Geriye ise Suriye ordusunun operasyonu gerçekleştirme kapasitesine sahip olup olmadığı kalıyor. Her ne kadar savaştan “galip” çıksa da Suriye ordusu ağır bir darbe olmuş durumda ve Rusya’nın teknik desteği ile İran yanlısı milis grupları olmadan bu operasyonu yapabilecek güce sahip olduğunu düşünmek oldukça şüpheli. Dolayısıyla operasyon için sadece Suriye ordusunun değil, Rusya ve İran’ın da hazır olması gerekiyor.

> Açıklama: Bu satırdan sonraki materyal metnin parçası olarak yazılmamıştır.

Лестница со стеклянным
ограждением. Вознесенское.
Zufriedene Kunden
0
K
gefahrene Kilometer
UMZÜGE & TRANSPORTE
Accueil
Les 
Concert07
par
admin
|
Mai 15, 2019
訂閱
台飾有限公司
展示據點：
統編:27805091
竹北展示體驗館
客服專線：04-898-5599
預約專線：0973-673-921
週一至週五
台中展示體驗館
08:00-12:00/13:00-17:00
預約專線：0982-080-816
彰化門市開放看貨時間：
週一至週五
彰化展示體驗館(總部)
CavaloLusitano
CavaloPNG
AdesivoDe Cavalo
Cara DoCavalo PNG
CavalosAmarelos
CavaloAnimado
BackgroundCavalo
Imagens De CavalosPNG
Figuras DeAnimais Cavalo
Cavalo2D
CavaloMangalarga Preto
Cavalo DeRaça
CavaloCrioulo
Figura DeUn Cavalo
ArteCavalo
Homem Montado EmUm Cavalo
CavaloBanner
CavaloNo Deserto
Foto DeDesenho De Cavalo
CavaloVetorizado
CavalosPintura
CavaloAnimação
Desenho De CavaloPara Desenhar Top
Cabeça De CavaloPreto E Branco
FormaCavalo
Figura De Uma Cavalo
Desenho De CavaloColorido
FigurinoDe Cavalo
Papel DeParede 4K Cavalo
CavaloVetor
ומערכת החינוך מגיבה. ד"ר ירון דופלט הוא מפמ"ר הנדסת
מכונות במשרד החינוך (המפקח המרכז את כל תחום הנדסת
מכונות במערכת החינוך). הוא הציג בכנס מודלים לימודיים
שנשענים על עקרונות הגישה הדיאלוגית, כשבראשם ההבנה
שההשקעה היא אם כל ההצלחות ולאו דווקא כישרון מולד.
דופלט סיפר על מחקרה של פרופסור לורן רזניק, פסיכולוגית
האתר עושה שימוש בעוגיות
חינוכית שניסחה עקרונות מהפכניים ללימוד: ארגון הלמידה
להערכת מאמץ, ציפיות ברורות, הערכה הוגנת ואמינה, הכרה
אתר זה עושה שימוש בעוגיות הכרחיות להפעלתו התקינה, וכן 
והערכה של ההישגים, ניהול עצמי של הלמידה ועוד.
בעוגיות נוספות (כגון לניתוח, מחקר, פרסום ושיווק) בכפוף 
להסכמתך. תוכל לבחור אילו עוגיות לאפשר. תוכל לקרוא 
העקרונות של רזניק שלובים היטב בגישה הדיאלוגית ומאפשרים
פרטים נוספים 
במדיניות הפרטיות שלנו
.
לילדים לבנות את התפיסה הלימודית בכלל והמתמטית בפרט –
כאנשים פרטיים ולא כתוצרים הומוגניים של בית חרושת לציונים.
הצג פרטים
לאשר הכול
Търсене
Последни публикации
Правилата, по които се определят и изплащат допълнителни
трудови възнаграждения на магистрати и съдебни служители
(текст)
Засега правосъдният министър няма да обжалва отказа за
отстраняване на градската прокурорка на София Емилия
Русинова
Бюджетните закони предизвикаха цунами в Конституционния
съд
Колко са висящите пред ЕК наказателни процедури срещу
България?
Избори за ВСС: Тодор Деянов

Nitekim bu koşullar bir araya gelmişken İdlip’e bir operasyon düzenlenmesi artık kaçınılmaz. Vaktini ise operasyonu düzenleyecek güçlerin “hazır” olması belirleyecek. Her ne kadar İran yanlısı milisler, Suriye ordusu ve Rus hava gücü İdlip sınırlarına yığılmış olsa da ölmeye hazır on binlerce cihatçının var olması, yapılması gereken hazırlığın ciddiyetini ve zamansal ve ekonomik maliyetini göstermekte.

Önümüz bahar

Bölgeden gitmek bilmeyen “savaş haline” rağmen Ortadoğu halklarının ve emekçilerinin mücadelesi büyüyor. Geçtiğimiz 8 ayda Irak, Ürdün, İran, Lübnan’daki eylemlere Sudan, Tunus ve Cezayir de eklendi.

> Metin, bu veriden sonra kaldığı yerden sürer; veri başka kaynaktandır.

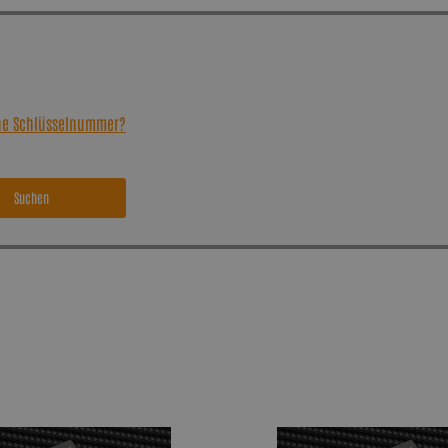
ine Schlüsselnummer?
Suchen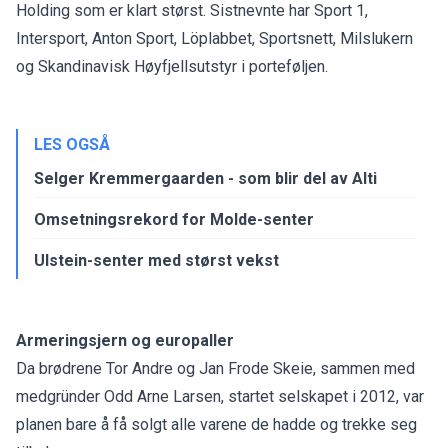
Holding som er klart størst. Sistnevnte har Sport 1,
Intersport, Anton Sport, Löplabbet, Sportsnett, Milslukern
og Skandinavisk Høyfjellsutstyr i porteføljen.
LES OGSÅ
Selger Kremmergaarden - som blir del av Alti
Omsetningsrekord for Molde-senter
Ulstein-senter med størst vekst
Armeringsjern og europaller
Da brødrene Tor Andre og Jan Frode Skeie, sammen med
medgründer Odd Arne Larsen, startet selskapet i 2012, var
planen bare å få solgt alle varene de hadde og trekke seg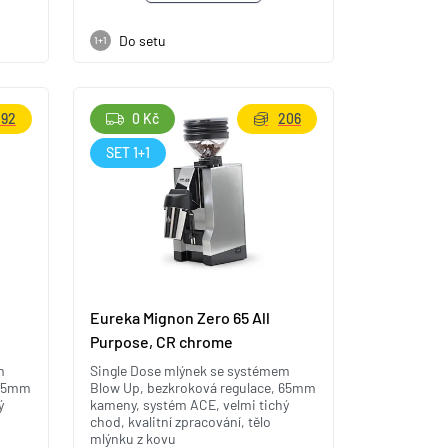
Do setu
1+1
192
0 Kč
206
SET 1+1
Eureka Mignon Zero 65 All
Purpose, CR chrome
m
Single Dose mlýnek se systémem
 65mm
Blow Up, bezkroková regulace, 65mm
ý
kameny, systém ACE, velmi tichý
chod, kvalitní zpracování, tělo
mlýnku z kovu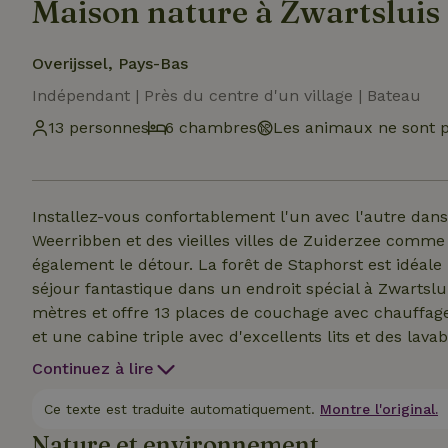
Maison nature à Zwartsluis
Overijssel, Pays-Bas
Indépendant | Près du centre d'un village | Bateau
13 personnes
6 chambres
Les animaux ne sont p
Installez-vous confortablement l'un avec l'autre dan
Weerribben et des vieilles villes de Zuiderzee comme 
également le détour. La forêt de Staphorst est idéal
séjour fantastique dans un endroit spécial à Zwartsl
mètres et offre 13 places de couchage avec chauffage central dans
et une cabine triple avec d'excellents lits et des lavab
La cuisine spacieuse est équipée d'une cuisinière à g
Continuez à lire
réfrigérateurs. Tu peux y préparer un excellent repas. C'est une maison de vacances sans fumée. Il 
permis de fumer dans le cockpit. Des informations p
Ce texte est traduite automatiquement.
Montre l'original.
voile aux Pays-Bas. Les enterrements de vie de garç
Nature et environnement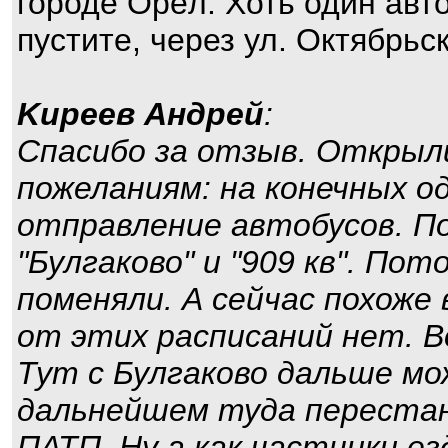
городе Орёл. Хоть один авт
пустите, через ул. Октябрьс
Kиpeeв Aндpeй
:
Спасибо за отзыв. Открыли
пожеланиям: на конечных о
отправление автобусов. По
"Булгаково" и "909 кв". По
поменяли. А сейчас похоже
от этих расписаний нет. В
Тут с Булгаково дальше мо
дальнейшем туда переста
ПАТП. Ну а как частники е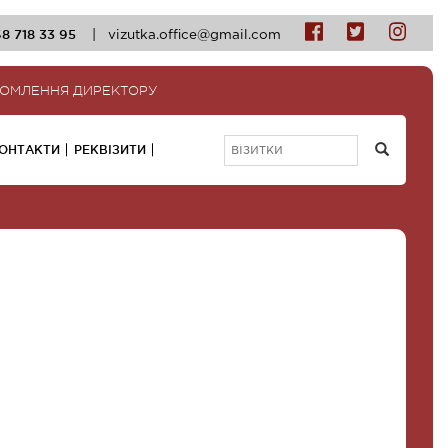
8 718 33 95
|
vizutka.office@gmail.com
ДОМЛЕННЯ ДИРЕКТОРУ
ОНТАКТИ
РЕКВІЗИТИ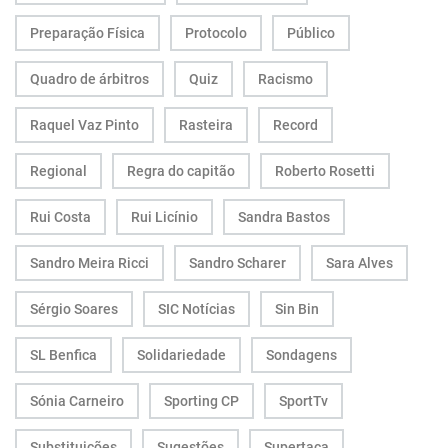
Preparação Física
Protocolo
Público
Quadro de árbitros
Quiz
Racismo
Raquel Vaz Pinto
Rasteira
Record
Regional
Regra do capitão
Roberto Rosetti
Rui Costa
Rui Licínio
Sandra Bastos
Sandro Meira Ricci
Sandro Scharer
Sara Alves
Sérgio Soares
SIC Notícias
Sin Bin
SL Benfica
Solidariedade
Sondagens
Sónia Carneiro
Sporting CP
SportTv
Substituições
Sugestões
Supertaça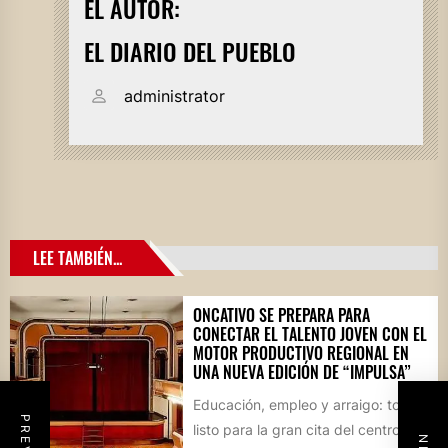
EL AUTOR:
EL DIARIO DEL PUEBLO
administrator
LEE TAMBIÉN...
ONCATIVO SE PREPARA PARA
CONECTAR EL TALENTO JOVEN CON EL
MOTOR PRODUCTIVO REGIONAL EN
UNA NUEVA EDICIÓN DE “IMPULSA”
Educación, empleo y arraigo: todo
listo para la gran cita del centro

Sudan’da soykırım suçlusu Ömer el-Beşir’in 29 yıllık iktidarını sarsan eylemler şimdilik sönümlenmiş gibi gözükse de mayalanmaya devam ediyor. OHAL ilan ederek eylemlerin önünü almaya çalışan el-Beşir bir yandan “isyancılarla” görüşerek iktidarının ömrünü uzatmaya çalışıyor. Fakat ekmeğin 6 kat zamlanması sonucunda başlayan eylemler de gösteriyor ki halkın canına kasteden el-Beşir’in günleri sayılı.

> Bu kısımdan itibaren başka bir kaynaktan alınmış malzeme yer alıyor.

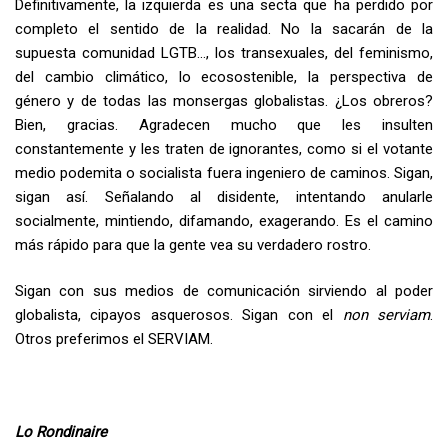
Definitivamente, la izquierda es una secta que ha perdido por
completo el sentido de la realidad. No la sacarán de la
supuesta comunidad LGTB…, los transexuales, del feminismo,
del cambio climático, lo ecosostenible, la perspectiva de
género y de todas las monsergas globalistas. ¿Los obreros?
Bien, gracias. Agradecen mucho que les insulten
constantemente y les traten de ignorantes, como si el votante
medio podemita o socialista fuera ingeniero de caminos. Sigan,
sigan así. Señalando al disidente, intentando anularle
socialmente, mintiendo, difamando, exagerando. Es el camino
más rápido para que la gente vea su verdadero rostro.
Sigan con sus medios de comunicación sirviendo al poder
globalista, cipayos asquerosos. Sigan con el
non serviam
.
Otros preferimos el SERVIAM.
Lo Rondinaire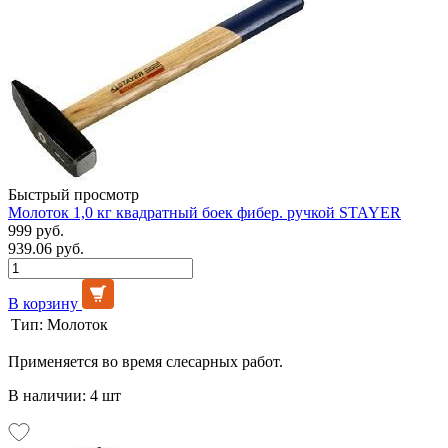
Быстрый просмотр
Молоток 1,0 кг квадратный боек фибер. ручкой STAYER
999 руб.
939.06 руб.
В корзину
Тип:
Молоток
Применяется во время слесарных работ.
В наличии: 4 шт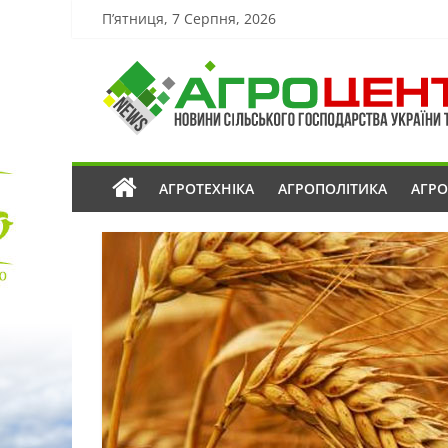
П’ятниця, 7 Серпня, 2026
АГРОТЕХНІКА
АГРОПОЛІТИКА
АГР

Sendikal hareketin en güçlü olduğu ülkelerden olan Tunus’ta emekçilerde son 4 ayda üç büyük greve gerçekleştirdiler. Emekçilerin büyük çoğunluğunun katıldığı grevler, “Arap Baharı’nın” başladığı Tunus’ta tekrardan filizlendiğini muştuluyor.

Cezayir’de ise Cumhurbaşkanı Abdulaziz Buteflika’nın tekrar adaya olmasına karşın başlayan gösteriler, işsizliğe ve yoksulluğa karşı eylemlere dönüşmüş durumda. Kitlesel gösteriler sonucunda adaylığını geri çeken Abdulaziz Buteflika, seçimleri erteleyerek hükümette değişiklik yapacağını duyurdu. Bunlar halkın tepkisini daha da arttırmış durumda ve Genelkurmay’ın müdahalesi sonucunda Buteflika görevden alındı. Böylece sistem içi bir müdahale ile eylemlerin önü alınmaya çalışılmakta. Kronikleşen yolsuzluk, yoksulluk ve işsizlik karşısında bu müdahalelerin ne kadar işe yarayacağı meçhul. Büyüme oranının yüzde 2’lere kadar düşmesi, döviz rezervlerinin 5 yılda 100 milyar dolar azalması, 30 yaş altında işsizliğin yüzde 25’i geçmesi ise “ekonomik” temelli isyanların alttan alta mayalandığını ve müdahalelerin bu mayalanmayı durdurmakta işlevsiz kalma ihtimalinin yüksek olacağını gösteriyor.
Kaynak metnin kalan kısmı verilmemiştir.